* _Task goal_
Please set down, unchanged, each line from the one with "framed print: none [395,46,454,121]" to the final line of the data below, both included. Drop the pictures.

* _Data provided_
********************

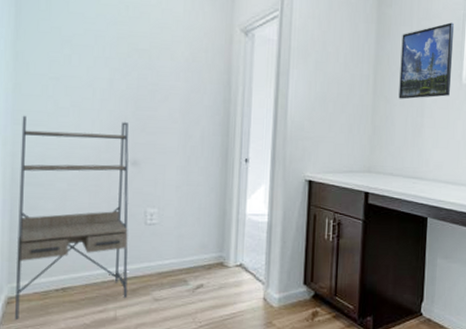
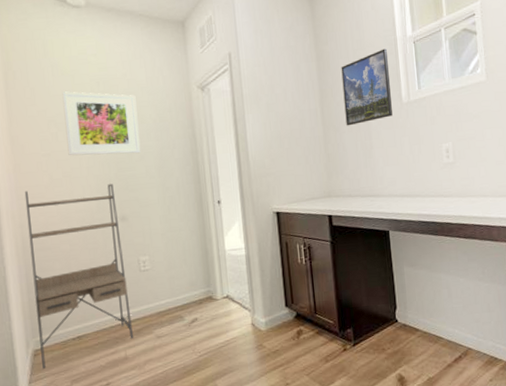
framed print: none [81,10,169,93] -> present [62,91,141,156]

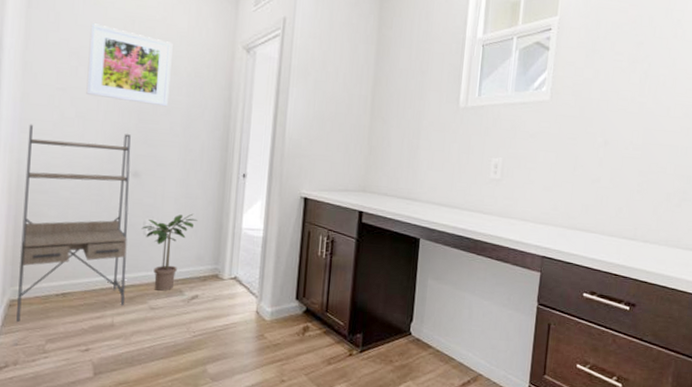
potted plant: none [136,244,185,320] -> present [141,213,197,291]
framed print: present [341,48,393,126] -> none [395,46,454,121]

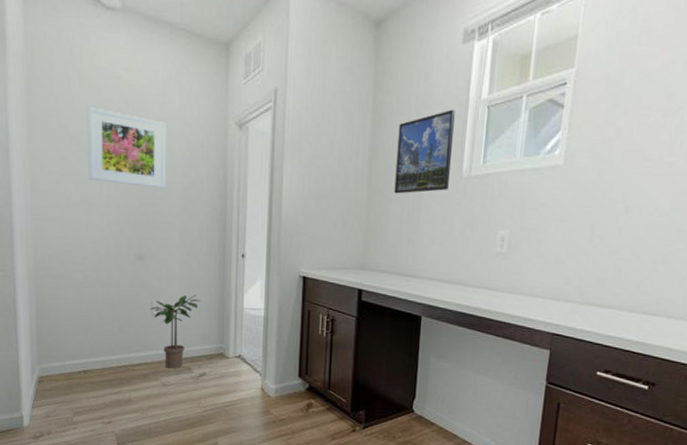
shelving unit: present [16,124,131,322] -> none [40,211,139,396]
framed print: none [395,46,454,121] -> present [394,109,456,194]

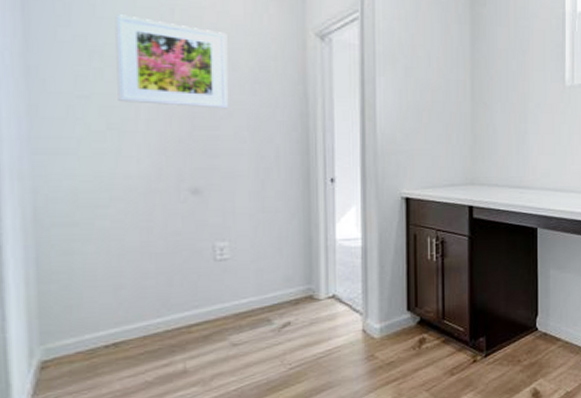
potted plant: present [149,294,201,369] -> none [210,229,280,323]
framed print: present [394,109,456,194] -> none [499,22,554,105]

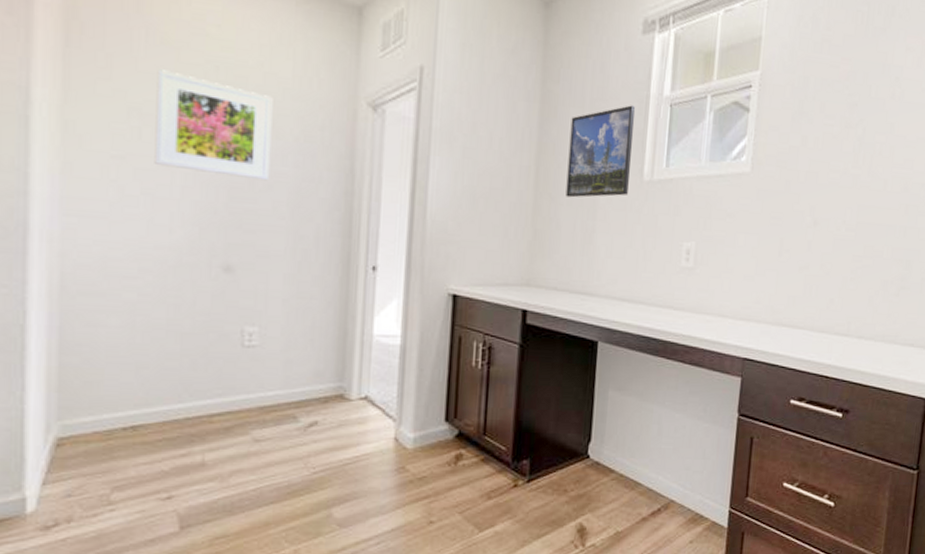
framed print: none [499,22,554,105] -> present [565,105,636,198]

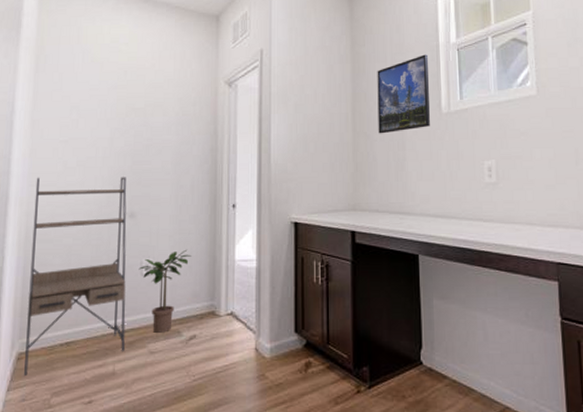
shelving unit: none [68,204,220,466] -> present [24,177,127,375]
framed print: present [154,69,273,181] -> none [86,78,161,147]
potted plant: none [238,317,314,418] -> present [138,249,191,333]

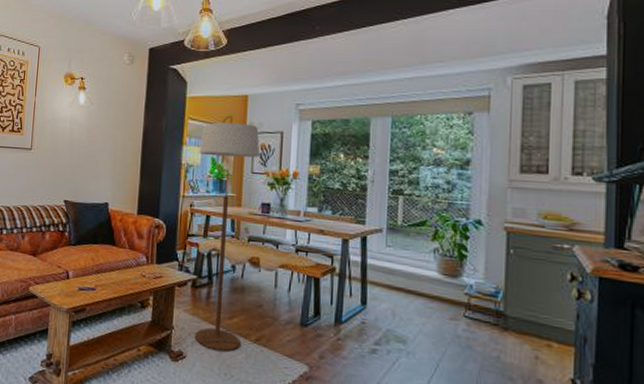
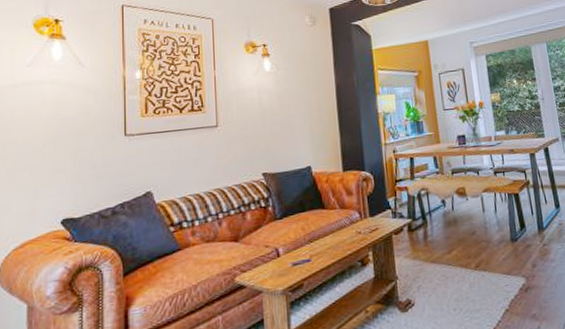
floor lamp: present [194,115,261,352] -> none [392,60,463,289]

********************

* _Solution to this exercise_
framed print: none [395,46,454,121] -> present [394,109,456,194]

potted plant: present [149,294,201,369] -> none [210,229,280,323]
framed print: present [394,109,456,194] -> none [499,22,554,105]

framed print: none [499,22,554,105] -> present [565,105,636,198]

shelving unit: none [68,204,220,466] -> present [24,177,127,375]
framed print: present [154,69,273,181] -> none [86,78,161,147]
potted plant: none [238,317,314,418] -> present [138,249,191,333]

floor lamp: present [194,115,261,352] -> none [392,60,463,289]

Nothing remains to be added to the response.